(Data supplied begins)

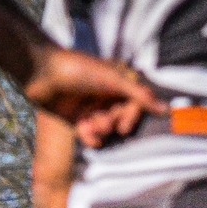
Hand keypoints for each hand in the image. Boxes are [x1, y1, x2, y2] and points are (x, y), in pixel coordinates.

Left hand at [23, 48, 162, 147]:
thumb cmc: (77, 69)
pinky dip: (90, 137)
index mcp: (117, 83)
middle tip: (102, 123)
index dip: (131, 116)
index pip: (134, 105)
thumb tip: (167, 110)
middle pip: (120, 117)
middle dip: (112, 123)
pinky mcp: (76, 118)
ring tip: (89, 127)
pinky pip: (90, 134)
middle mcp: (106, 95)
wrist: (39, 71)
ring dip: (100, 130)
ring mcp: (91, 107)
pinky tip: (86, 135)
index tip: (124, 126)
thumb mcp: (112, 79)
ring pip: (105, 127)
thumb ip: (139, 96)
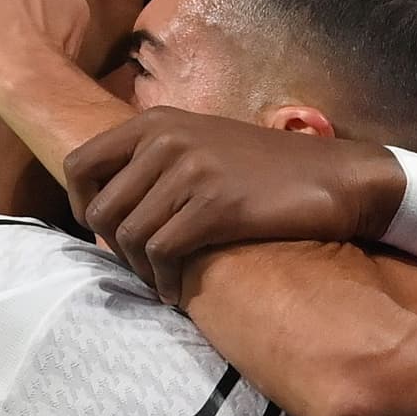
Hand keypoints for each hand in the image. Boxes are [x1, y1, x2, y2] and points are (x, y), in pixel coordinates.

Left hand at [71, 112, 405, 302]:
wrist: (336, 178)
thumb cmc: (270, 171)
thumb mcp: (204, 145)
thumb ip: (156, 161)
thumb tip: (108, 205)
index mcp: (155, 122)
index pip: (79, 165)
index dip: (82, 208)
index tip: (105, 235)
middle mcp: (165, 139)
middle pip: (100, 210)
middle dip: (114, 251)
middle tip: (143, 268)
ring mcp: (189, 170)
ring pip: (129, 237)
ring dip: (141, 272)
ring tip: (165, 283)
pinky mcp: (215, 204)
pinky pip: (162, 253)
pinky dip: (164, 281)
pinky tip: (178, 292)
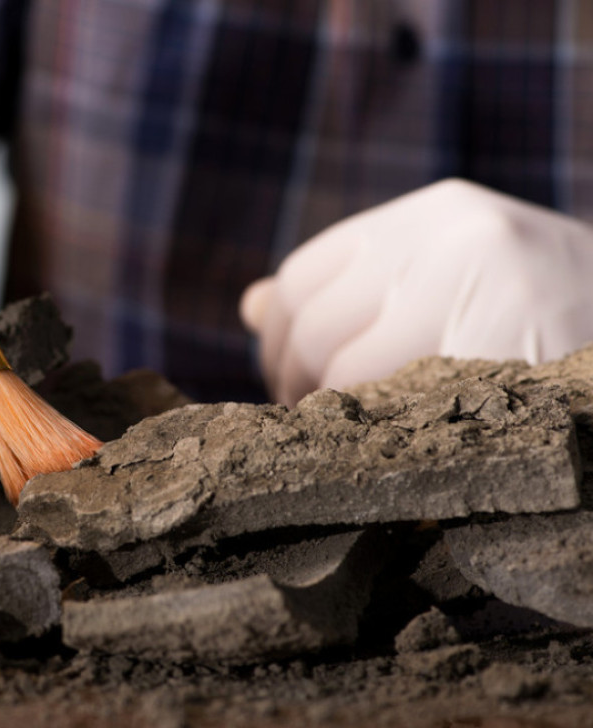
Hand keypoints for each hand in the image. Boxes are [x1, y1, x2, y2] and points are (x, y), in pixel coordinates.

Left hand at [241, 179, 592, 405]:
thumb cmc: (541, 314)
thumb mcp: (448, 278)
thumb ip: (354, 287)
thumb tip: (251, 305)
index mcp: (434, 214)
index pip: (301, 276)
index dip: (277, 338)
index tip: (286, 379)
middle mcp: (453, 238)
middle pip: (313, 326)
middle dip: (294, 384)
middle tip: (309, 421)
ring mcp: (484, 289)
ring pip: (346, 372)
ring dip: (332, 417)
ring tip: (352, 438)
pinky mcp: (509, 349)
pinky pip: (402, 407)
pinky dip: (382, 434)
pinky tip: (396, 448)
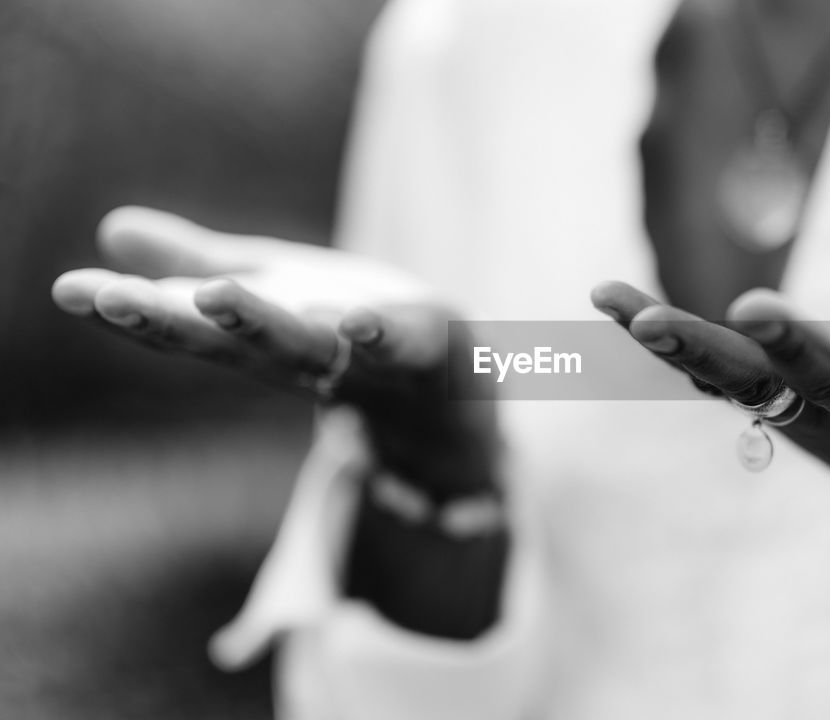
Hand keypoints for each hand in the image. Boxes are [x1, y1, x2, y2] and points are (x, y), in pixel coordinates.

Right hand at [53, 206, 495, 498]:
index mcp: (258, 339)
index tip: (68, 291)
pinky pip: (404, 348)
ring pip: (308, 346)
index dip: (129, 311)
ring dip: (264, 327)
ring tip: (220, 296)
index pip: (184, 325)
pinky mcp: (425, 350)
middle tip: (115, 301)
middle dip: (173, 323)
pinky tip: (360, 322)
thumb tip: (113, 227)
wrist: (448, 385)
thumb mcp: (269, 287)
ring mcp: (362, 359)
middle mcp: (300, 356)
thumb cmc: (346, 330)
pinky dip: (382, 338)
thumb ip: (197, 265)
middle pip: (231, 342)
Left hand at [592, 272, 829, 629]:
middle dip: (792, 351)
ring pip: (742, 384)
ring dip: (688, 350)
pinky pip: (701, 372)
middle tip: (756, 311)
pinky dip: (657, 339)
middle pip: (822, 382)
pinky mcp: (761, 403)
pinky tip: (604, 298)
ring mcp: (801, 413)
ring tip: (634, 314)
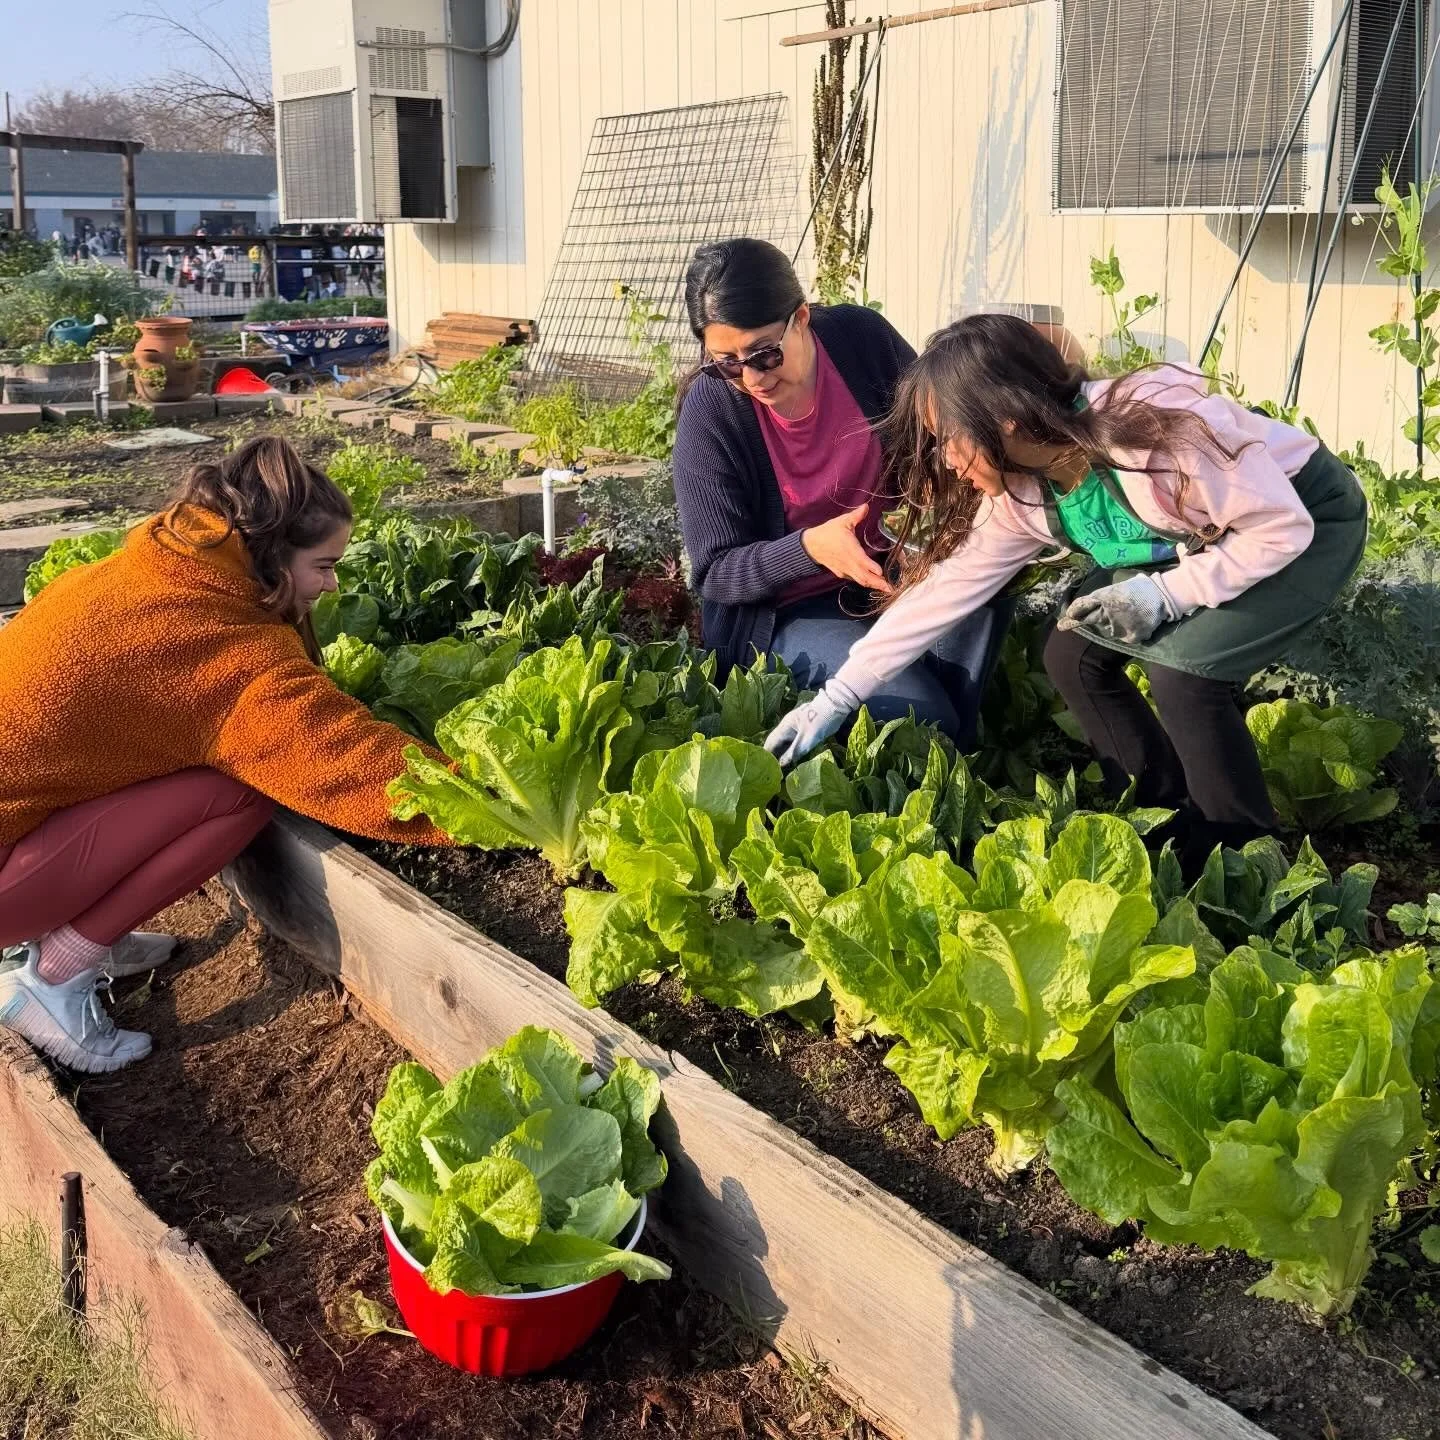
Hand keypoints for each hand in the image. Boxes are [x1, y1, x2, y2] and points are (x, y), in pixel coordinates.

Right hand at [764, 680, 859, 764]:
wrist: (835, 705)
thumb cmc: (820, 721)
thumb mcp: (808, 739)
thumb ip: (794, 752)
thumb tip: (781, 764)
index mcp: (785, 727)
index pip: (770, 743)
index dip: (766, 756)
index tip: (764, 769)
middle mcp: (786, 727)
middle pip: (775, 743)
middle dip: (773, 756)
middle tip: (771, 772)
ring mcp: (794, 728)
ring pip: (784, 743)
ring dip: (781, 754)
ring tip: (779, 769)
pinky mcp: (803, 730)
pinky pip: (792, 742)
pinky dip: (790, 751)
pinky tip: (791, 760)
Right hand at [801, 505, 891, 592]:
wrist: (812, 545)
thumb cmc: (828, 532)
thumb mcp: (842, 522)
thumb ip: (856, 516)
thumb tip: (867, 506)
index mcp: (850, 549)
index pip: (862, 561)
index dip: (871, 567)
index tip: (881, 573)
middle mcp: (848, 562)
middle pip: (864, 576)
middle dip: (877, 583)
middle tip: (891, 589)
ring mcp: (845, 569)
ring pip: (860, 580)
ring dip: (873, 585)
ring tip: (885, 589)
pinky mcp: (842, 572)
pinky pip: (854, 579)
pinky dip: (864, 582)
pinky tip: (872, 583)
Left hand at [1057, 574, 1177, 643]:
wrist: (1162, 595)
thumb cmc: (1140, 588)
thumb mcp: (1119, 588)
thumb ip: (1104, 597)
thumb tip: (1090, 603)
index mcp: (1104, 598)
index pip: (1082, 605)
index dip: (1074, 611)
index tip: (1067, 616)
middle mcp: (1107, 613)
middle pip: (1089, 620)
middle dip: (1075, 623)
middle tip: (1062, 626)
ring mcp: (1117, 626)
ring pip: (1110, 629)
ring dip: (1115, 624)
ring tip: (1130, 615)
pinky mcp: (1129, 636)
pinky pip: (1125, 636)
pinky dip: (1130, 632)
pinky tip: (1138, 623)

(Data supplied ends)

Your answer must be the line containing "middle pip: (1089, 620)" and every line after it through the end of the records above, reproduced exactly and alone.

**Written reply:**
middle pip: (1089, 620)
middle dip: (1075, 623)
middle tip: (1062, 626)
ring mcp: (1117, 626)
ring pip: (1110, 629)
ring dip: (1115, 624)
ring tip: (1130, 615)
pinky mcp: (1129, 636)
pinky pip: (1125, 636)
pinky dip: (1130, 632)
pinky tip: (1138, 623)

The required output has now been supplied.